Llegamos a este final del Año jubilar como pueblo de Dios, guiados, sostenidos y salvados por la Cruz de Cristo, arrepentidos y contritos, alegres por la amistad con Dios, recuperada y fortalecida, con el deseo, que quizás debemos concretar todavía más, de ser esperanza para los que carecen de ella.

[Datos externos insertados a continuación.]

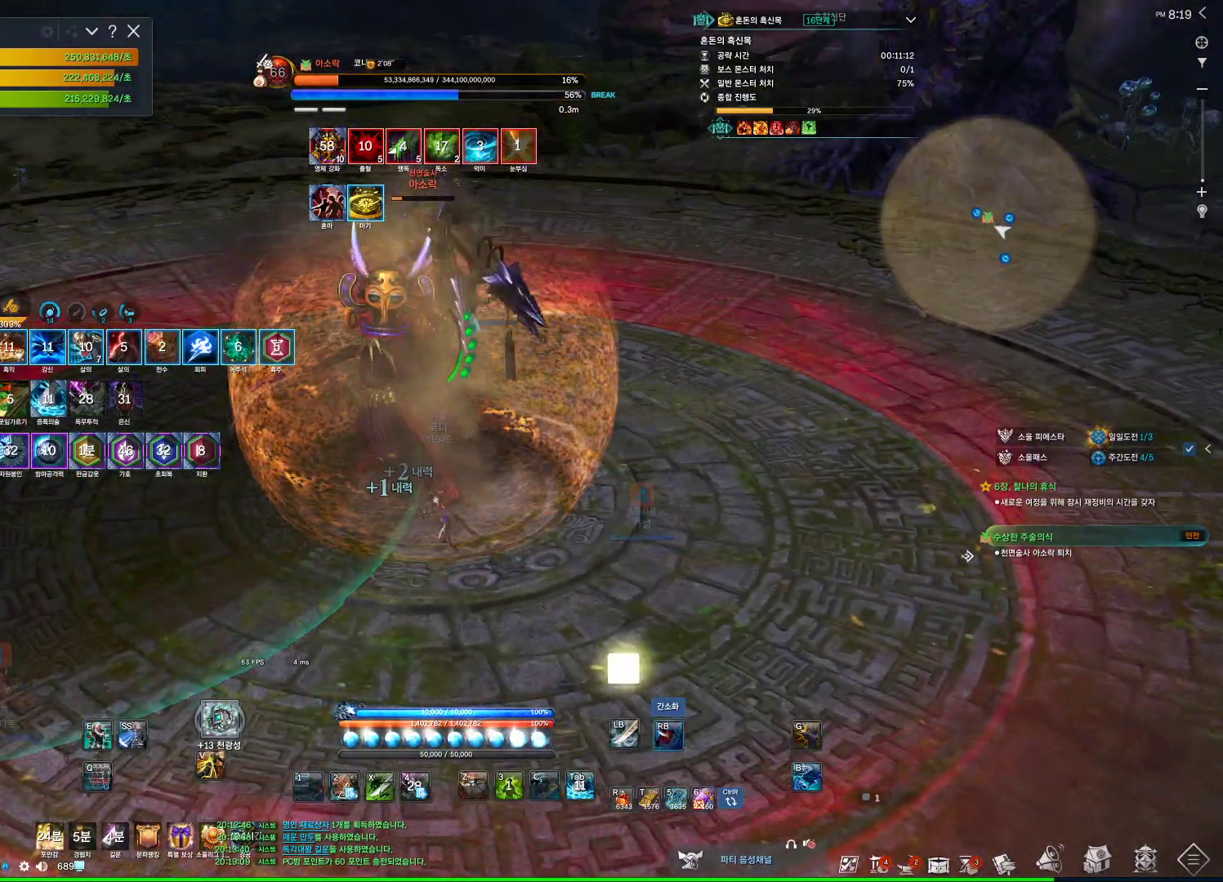
{"keys": ["3"], "mouse": [], "events": [[33, "mouse_right", "up"], [67, "f", "down"], [300, "f", "up"], [500, "3", "down"]]}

Lo hacemos en el día en que celebramos la fiesta de la Sagrada Familia. Jesús, María y José. Dios nuestro Señor quiso que su Hijo gozara en la tierra del calor de un hogar, de los tiernos cuidados de una madre, de los brazos fuerte de quien le hizo de padre; y aprendió en el seno de esa familia las tradiciones del pueblo elegido, y escuchó las profecías y rezó los salmos en la sinagoga junto a sus padres y los judíos de su pueblo, y aprendió el oficio de José y nos enseñó que los hogares cristianos deben ser hogares de Dios, casas de Dios, Iglesias domésticas, donde se trasmite la fe, se fomenta la esperanza en Dios en todas las circunstancias y se practica la caridad, a la escucha permanente de la exhortación del Apóstol: “Hermanos, como elegidos de Dios, revestíos de compasión entrañable, humildad, mansedumbre, paciencia. Sobrellevaos mutuamente y perdonaos cuando alguno tenga queja contra otro”. Sí, queridos hermanos, el matrimonio y la familia, como leía recientemente, serán fuente de felicidad si sus componentes imitan el don sincero de sí que presidió la vida de la Sagrada Familia; si luchan por mantener a toda costa la unidad de la familia; si saben perdonar; si su amor no es exclusivo y no se encierra –no se lo “aprisiona” o “encarcela”- en la propia familia, sino que se abre a todos sin exclusivismos.
Pidamos hoy al Señor que en las familias cristianas y en todas las familias de la tierra reine el amor, el don de sí, la preocupación por los demás, la unión en el dolor y el sufrimiento cuando las cosas vienen mal dadas, y que presida su existencia la alegría de estar juntos esta vida en compañía de los seres queridos. ¡Sobrellevaos, hermanos, los unos a los otros! ¡Ayudaos! Nadie es perfecto y necesitamos, todos, de la paciencia y del perdón de los demás. Que así sea.